From a record SR69,993 (Dh68,647) in 2008, the Kingdom's GDP per capita income is projected to dive to around SR55,220 in 2009 before rebounding in 2010, the Riyadh-based Jadwa Investment company said.
Jadwa forecast the Kingdom's population would maintain its high growth of around 3.2 per cent to peak at around 25.8 million at the end of 2009 compared to nearly 25 million at the end of 2008.
The gross domestic product would tumble by around 18.3 per cent this year after leaping by 22.5 per cent in 2008, citing a sharp fall in crude prices and a drop of more than one million bpd in Saudi Arabia's oil production.
The surge in oil prices to an average $93 for Saudi crude reversed a steady erosion in the Kingdom's per capita income due to low oil prices in previous years. The income dipped to one of its lowest level of SR29,400 in 1995 after a steep fall in the GDP and a 3.4 per cent population growth.
Despite the surge in 2008, the world's oil superpower remained far behind smaller Gulf oil producers Qatar and the UAE, whose per capita income was more than triple the Saudi income during that year.
The figures showed the Kingdom's GDP, which accounts for nearly a fifth of the combined Arab economy, peaked at SR1.75 trillion in current prices last year compared to SR1.43trn in 2007.
Saudi Arabia, which controls nearly a quarter of the world's recoverable oil reserves, earned a record $280 billion (Dh1trn) from crude exports in 2008 but the revenues are expected to plummet to only around $149bn in 2009 because of weak oil prices, according to Jadwa.
The plunge is expected to sharply push down the country's current account surplus to only $12.3bn from a record $150bn in the same period. This will depress the surplus to only 3.2 per cent of the GDP in 2009 from a peak of 32.2 per cent in 2008.

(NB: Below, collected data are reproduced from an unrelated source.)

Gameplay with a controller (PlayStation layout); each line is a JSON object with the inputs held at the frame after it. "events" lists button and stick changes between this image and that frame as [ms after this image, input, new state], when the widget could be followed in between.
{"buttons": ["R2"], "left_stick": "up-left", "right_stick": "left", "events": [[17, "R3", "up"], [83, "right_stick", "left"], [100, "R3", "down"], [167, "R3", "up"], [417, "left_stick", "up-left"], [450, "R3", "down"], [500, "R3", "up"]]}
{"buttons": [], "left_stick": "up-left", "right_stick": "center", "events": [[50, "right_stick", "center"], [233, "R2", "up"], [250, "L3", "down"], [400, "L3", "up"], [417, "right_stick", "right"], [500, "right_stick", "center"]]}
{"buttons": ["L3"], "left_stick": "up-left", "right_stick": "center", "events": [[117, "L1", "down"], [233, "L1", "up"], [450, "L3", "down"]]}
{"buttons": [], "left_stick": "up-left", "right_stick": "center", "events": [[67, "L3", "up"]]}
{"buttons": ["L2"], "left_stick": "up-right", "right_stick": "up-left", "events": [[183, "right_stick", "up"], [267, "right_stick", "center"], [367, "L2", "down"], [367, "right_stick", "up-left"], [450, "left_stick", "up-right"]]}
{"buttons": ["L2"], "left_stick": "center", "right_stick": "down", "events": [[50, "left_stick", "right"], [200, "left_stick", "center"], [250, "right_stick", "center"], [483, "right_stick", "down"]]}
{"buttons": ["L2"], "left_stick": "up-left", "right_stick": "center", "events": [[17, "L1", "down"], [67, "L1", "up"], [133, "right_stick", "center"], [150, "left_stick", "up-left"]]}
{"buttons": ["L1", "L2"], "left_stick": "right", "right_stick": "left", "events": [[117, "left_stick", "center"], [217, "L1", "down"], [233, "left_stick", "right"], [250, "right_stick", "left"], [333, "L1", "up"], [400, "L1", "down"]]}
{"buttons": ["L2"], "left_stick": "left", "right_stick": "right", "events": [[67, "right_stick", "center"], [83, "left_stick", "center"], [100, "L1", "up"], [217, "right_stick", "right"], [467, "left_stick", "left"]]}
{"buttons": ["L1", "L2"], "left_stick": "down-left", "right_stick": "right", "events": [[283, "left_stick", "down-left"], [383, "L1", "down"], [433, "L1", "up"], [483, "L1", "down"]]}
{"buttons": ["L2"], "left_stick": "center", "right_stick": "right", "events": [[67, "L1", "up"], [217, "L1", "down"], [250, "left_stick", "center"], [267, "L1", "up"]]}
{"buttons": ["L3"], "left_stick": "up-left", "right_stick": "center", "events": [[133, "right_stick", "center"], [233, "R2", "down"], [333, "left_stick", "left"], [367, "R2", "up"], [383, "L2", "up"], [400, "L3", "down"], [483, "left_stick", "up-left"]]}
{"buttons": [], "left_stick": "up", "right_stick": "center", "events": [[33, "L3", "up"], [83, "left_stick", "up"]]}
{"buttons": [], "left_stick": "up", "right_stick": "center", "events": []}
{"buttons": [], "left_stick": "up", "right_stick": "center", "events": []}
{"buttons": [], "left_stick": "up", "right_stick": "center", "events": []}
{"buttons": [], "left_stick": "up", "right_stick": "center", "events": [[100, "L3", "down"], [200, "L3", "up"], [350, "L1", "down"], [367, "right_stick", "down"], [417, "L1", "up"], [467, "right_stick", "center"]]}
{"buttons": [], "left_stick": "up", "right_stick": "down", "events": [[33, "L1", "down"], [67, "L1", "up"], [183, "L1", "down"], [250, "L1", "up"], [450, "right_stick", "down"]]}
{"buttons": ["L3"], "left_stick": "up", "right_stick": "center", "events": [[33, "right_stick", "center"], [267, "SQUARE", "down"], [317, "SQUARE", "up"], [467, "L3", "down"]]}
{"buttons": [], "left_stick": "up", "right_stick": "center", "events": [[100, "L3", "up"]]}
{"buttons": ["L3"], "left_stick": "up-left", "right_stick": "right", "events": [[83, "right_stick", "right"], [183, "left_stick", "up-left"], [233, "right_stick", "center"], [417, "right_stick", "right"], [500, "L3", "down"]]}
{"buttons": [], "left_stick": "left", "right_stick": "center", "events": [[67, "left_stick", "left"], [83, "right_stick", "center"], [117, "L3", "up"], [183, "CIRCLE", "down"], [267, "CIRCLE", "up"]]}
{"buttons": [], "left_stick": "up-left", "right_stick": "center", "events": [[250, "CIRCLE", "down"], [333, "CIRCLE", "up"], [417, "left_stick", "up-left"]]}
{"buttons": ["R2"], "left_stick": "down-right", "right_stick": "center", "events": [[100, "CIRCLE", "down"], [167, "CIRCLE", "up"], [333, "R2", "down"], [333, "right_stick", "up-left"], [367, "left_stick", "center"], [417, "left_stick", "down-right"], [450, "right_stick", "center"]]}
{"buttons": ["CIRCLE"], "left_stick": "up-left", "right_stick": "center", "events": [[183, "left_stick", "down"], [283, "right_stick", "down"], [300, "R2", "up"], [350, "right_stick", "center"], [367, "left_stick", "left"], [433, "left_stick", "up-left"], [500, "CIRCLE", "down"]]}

The budget is also expected to record a far lower surplus of around SR103bn this year compared to a record surplus of SR590bn in 2008 although Riyadh has forecast a deficit this year as it based its budget on an oil price of as low as $40 a barrel.
Jadwa's figures showed the plunge in Saudi Arabia's income this year would obstruct its plan to slash the public debt as it is expected to remain unchanged at around SR237bn after a steady decline in previous years.
It also expected the Kingdom's foreign assets, which are controlled by the Saudi Arabian Monetary Agency (Sama), to swell to a record $514.5bn at the end of 2009 compared to $499.5bn at the end of 2008. But the increase would be much below the 39 and 31 per cent growth recorded during 2008 and 2007 respectively.